Afirmou ainda que, se o texto for aprovado, empresas vão vender “balinha de maconha, chocolate de maconha, para criar dependência química”.
Por fim, disse não acreditar na pesquisa trazida por Erskine-Smith, de que o consumo não aumentou pós-legalização e insinuou que o deputado canadense estaria fazendo lobby para a empresa de Cannabis Canopy Growth.
“Eu quero que o deputado me diga qual é a relação dele com a Canopy Growth”.
“Essa não é uma conversa responsável”
Nate afirmou que o deputado não estava tendo uma conversa responsável com os convidados, que o interesse do paciente deve vir em primeiro lugar nesse debate. Disse que não tem qualquer relação com a Canopy e reforçou que os dados sobre consumo são do departamento de estatística do governo.
Sharren argumentou que Osmar Terra desvirtuou o debate, pois o que está em discussão é a saúde de pessoas com epilepsia, fibromialgia, autismo, câncer e doenças terminais. Também rebateu a fala de que usuários de maconha se passarão por doentes para obterem receita: “médicos prescrevem morfina e isso não acontece. Se estiverem fazendo atividades ilegais, devem ir para a cadeia”.
O professor Shoseyov ironizou Osmar Terra: disse que a obesidade é maior causa de mortes hoje no mundo e sugeriu que proibissem o plantio de cana-de-açúcar. Já o deputado Luciano Ducci, relator do Projeto de Lei, foi mais enfático. Afirmou que o discurso de Osmar Terra é apenas conveniência política. Que o político sabe que os alimentos à base de Cannabis serão isentos de THC.

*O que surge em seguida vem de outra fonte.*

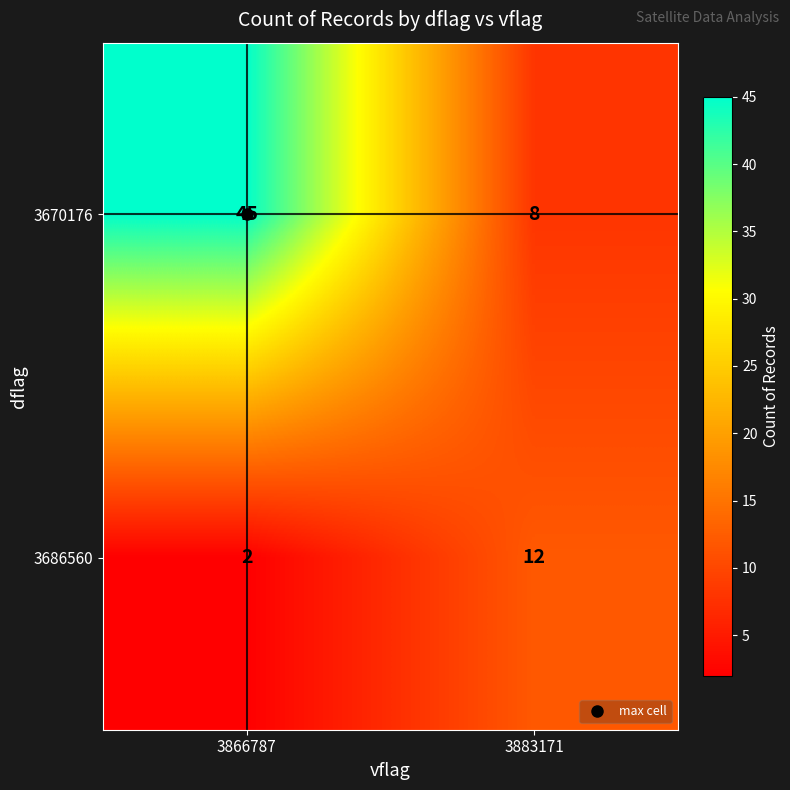

Which category has the lowest value across all series?

3866787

“São pessoas que tentam enganar a população fazendo discurso equivocado para o Brasil não plantar e produzir a baixo custo. Favorece assim outros tipos de indústrias que não querem a produção aqui”.
O Projeto de Lei 399/15 foi entregue ao presidente da Câmara, Rodrigo Maia (DEM-RJ), no dia 1º de setembro. Deputados pedem urgência na votação em plenário, mas representantes da bancada evangélica tentam impedir.